Not sure if “one man black metal project hailing from the Canadian forests” does excite you, but most of the time for me it serves the purpose, no matter how often this very same “one man” thing is a poor excuse for being a crappy musician. However, when that bio is coming from the French tape cult BLWBCK, whose catalogue is often found jumping from black metal to dubby ambient or electroacoustic lo-fi soundscapes, I’m kinda convinced this will probably be something. The variety Romain & Co are providing with each release is surely one great reason to be coming back to this label over and over again, so if you haven’t already come across their output now it’s a great moment to catch up.
All that said BLWBCK were able to discover another musical gem, which is once again breaking their own limits as one man black metal is not a new thing for the label, which has already put out two records by France’s Misery, which is a totally different cup of tea, no matter the black metal label on both artists.
Scars From a Dead Room waste no time but grab you by the throat from the very first second of the album until you completely black out. The record is totally deprived from any color, not only in terms of design decisions but soundwise as well. I don’t know which Canadian forests gave birth to this evil, but no vivid natural landscapes are to be found here. Only primal desperation, lack of air and putrid human bile. The music is very nicely produced, maybe only the cymbals I sometimes find brought to much to the front of the mix, which can be also kinda interesting, because at some point you start perceiving them as grim and dead-punctual clock, measuring your time in Scars From a Dead Room’s world.
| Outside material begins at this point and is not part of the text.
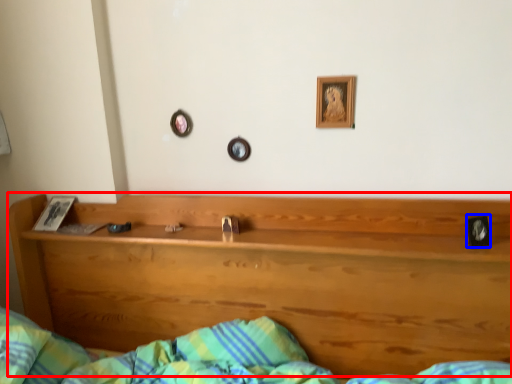
Question: Which point is further to the camera, bunk bed (highlighted by a red box) or picture frame (highlighted by a blue box)?

Choices:
 (A) bunk bed
 (B) picture frame

Answer: (B)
However, I’d liked them quieter as the other percussions are mixed in a very organic way and are just subtly enhancing the guitar and vocal work, making the whole sonic mass sound more as a soundscape than an ordinary black metal band. Still the music is pretty much melody based. The tracks undergo very interesting and memorable transformations. At parts the music sounds kinda post-metallish, which is a great thing and definitely an awesome change for the usual Burzumesque or Xasthurish depressive one man black metal stuff.
Scars From a Dead Room is generally not afraid to explore different horizons. He goes from passages, led by melodic singing (Temple of the morning star) to monolithic and epic black metal mantras (Mes yeux s’ouvrant sur l’infini), even to sludgier and more progressive pieces (InHume). Not to mention what takes us out of the album is a fragile acoustic piece, slowly and patiently dying and decomposing in silence, thus giving you the time to realize what you’ve heard was a very intriguing and detailed work, especially for a debut release, and definitely not something you’ve already heard about 35 thousand times.